== Excerpted passage ==
Wednesday, February 10, 2016

Wanted: Emotional Support

“The best thing that I try to do for myself is to try to listen to the horse, I don’t mean let him take over. I listen to how he’s operating, what he’s understanding or what he doesn’t understand, what’s bothering him and what isn’t bothering him. I try to feel what the horse is feeling and operate from where the horse is.”

 Tom Dorrance From Tom's book titled 'True Unity' 

Yesterday, I had a lesson planned that would require me to:  One, Load Leah in a trailer, which has been causing her stress, and Two, ask her to do some tough mental and physical work.

The question for me was, how do I get to my lesson and still respect the goal of creating a deeper partnership.  


I decided the only way I could attempt to combine both was to go out and be with her much earlier than the lesson, take more time together, get to the lesson an hour early and groom her longer, walk her around the facility, praise her more during the lesson, and spend more time with her unwinding after the lesson.

In other words--give her not only physical support, but EMOTIONAL SUPPORT, as well.

Since we spent more time together, there were more moments of connection.  She had more opportunities to give me try and to get lots of praise in return.  I had more time to tune into her, too.  We started at 9:00 am and I returned her to the herd at 1:30.  That was 4.5 hours of Leah and Me Time.

Did it work?

**********

At 1:30 I returned Leah to the herd and picked up Cowboy.  Cowboy is a horse who LOVES to go out on trail rides.  He jumps into the trailer, scoots himself over, and says, Get this show on the road!  He's proud of that because he's a horse who wants to please me...when it's convenient, and not too scary, for him.

He's my soul horse, my heart horse, my out-of-this-world-with-love horse.  But how could I be a better partner to him on the trails?



We had the MOST lovely trail ride together.  We walked, we trotted, we meandered, we rested, we even saw 2 moose.  As usual, he did not want to go back to the trailer.  He pulled me away from it.  So, my friend and I decided to try the trail challenge course at the park.  Cowboy does about half of the challenges happily, and the other half stress him out.  He was starting to sour on me...on himself even.  The other horse was doing all the challenges perfect--which made Cowboy that much more unhappy.

Partner...partner...partner.  Hmmmm....

EMOTIONAL SUPPORT!

Cowboy loves to open gates--real gates.  Let's go open and close some gates!  Off we went together, opening and closing gates, side passing, scooting by inches, winding, turning.  He was such a great gate opener!  I praised him and praised and praised him and praised him.

He was happy again.

**********

When I returned Cowboy to the herd, guess who walked across the turnout to see me?  Leah!

So, it did work.  She had grown some feelings for me throughout the day.  We're heading toward partnership!

***********

At the end of each day, when it's pitch dark out and I go to let Red out of his stall from his supplement feeding, I've been wandering around the herd and petting each one...talking to them.  They love it.  I love it.  Bonding with our horses in the dark is HIGHLY underrated.  It's my goal to add it to the end of every ONE of my days.  What a great gift to look up at the skies from the side of your horse and witness the vastness of the universe--the stars....so many of them...at your fingertips, too.  And the horses, at compete rest--so at ease in the darkness--accepting you into their quiet.
===
Given task a. Copy the listing below word for word, from its first line through the line containing "Dot at: (264, 302)".
== Records supplied ==
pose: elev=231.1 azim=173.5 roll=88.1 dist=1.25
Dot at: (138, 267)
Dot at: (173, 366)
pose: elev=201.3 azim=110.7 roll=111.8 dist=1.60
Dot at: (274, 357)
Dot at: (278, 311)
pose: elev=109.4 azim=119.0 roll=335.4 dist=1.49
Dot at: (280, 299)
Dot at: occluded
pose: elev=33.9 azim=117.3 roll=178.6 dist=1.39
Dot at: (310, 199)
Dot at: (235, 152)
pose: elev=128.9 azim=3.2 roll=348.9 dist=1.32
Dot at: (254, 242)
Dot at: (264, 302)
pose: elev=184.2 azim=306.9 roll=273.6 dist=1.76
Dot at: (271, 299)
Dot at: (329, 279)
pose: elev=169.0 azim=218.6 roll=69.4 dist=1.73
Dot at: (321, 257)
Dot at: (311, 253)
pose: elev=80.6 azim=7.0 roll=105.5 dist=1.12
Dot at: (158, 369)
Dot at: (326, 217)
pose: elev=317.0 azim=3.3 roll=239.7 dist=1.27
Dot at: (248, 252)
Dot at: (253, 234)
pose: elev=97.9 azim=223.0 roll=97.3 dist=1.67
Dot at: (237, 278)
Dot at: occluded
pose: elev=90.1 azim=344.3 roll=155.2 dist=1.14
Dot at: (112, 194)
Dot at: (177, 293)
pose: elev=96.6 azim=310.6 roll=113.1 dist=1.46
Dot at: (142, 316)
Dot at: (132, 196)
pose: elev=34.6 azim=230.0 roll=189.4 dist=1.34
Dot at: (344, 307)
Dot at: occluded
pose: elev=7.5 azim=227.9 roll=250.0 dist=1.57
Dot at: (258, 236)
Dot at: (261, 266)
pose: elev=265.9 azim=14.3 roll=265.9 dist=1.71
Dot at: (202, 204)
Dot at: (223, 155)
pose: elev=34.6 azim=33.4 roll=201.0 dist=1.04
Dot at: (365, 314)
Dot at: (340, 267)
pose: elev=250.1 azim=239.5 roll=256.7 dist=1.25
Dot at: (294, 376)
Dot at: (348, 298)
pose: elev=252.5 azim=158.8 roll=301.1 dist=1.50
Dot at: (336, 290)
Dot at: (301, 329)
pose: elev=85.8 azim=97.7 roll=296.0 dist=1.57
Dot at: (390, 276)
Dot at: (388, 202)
===
Given task b. Based on the horse post, answer yes or no to each statement and quote the words that decide it: (i) Leah was returned to the herd at 1:30. (ii) Cowboy resists getting into the trailer. (iii) On the trail ride, two riders saw three moose.

Output a.
pose: elev=231.1 azim=173.5 roll=88.1 dist=1.25
Dot at: (138, 267)
Dot at: (173, 366)
pose: elev=201.3 azim=110.7 roll=111.8 dist=1.60
Dot at: (274, 357)
Dot at: (278, 311)
pose: elev=109.4 azim=119.0 roll=335.4 dist=1.49
Dot at: (280, 299)
Dot at: occluded
pose: elev=33.9 azim=117.3 roll=178.6 dist=1.39
Dot at: (310, 199)
Dot at: (235, 152)
pose: elev=128.9 azim=3.2 roll=348.9 dist=1.32
Dot at: (254, 242)
Dot at: (264, 302)

Output b.
(i) Yes: "We started at 9:00 am and I returned her to the herd at 1:30."
(ii) No: "He jumps into the trailer, scoots himself over, and says, Get this show on the road!"
(iii) No: "we even saw 2 moose."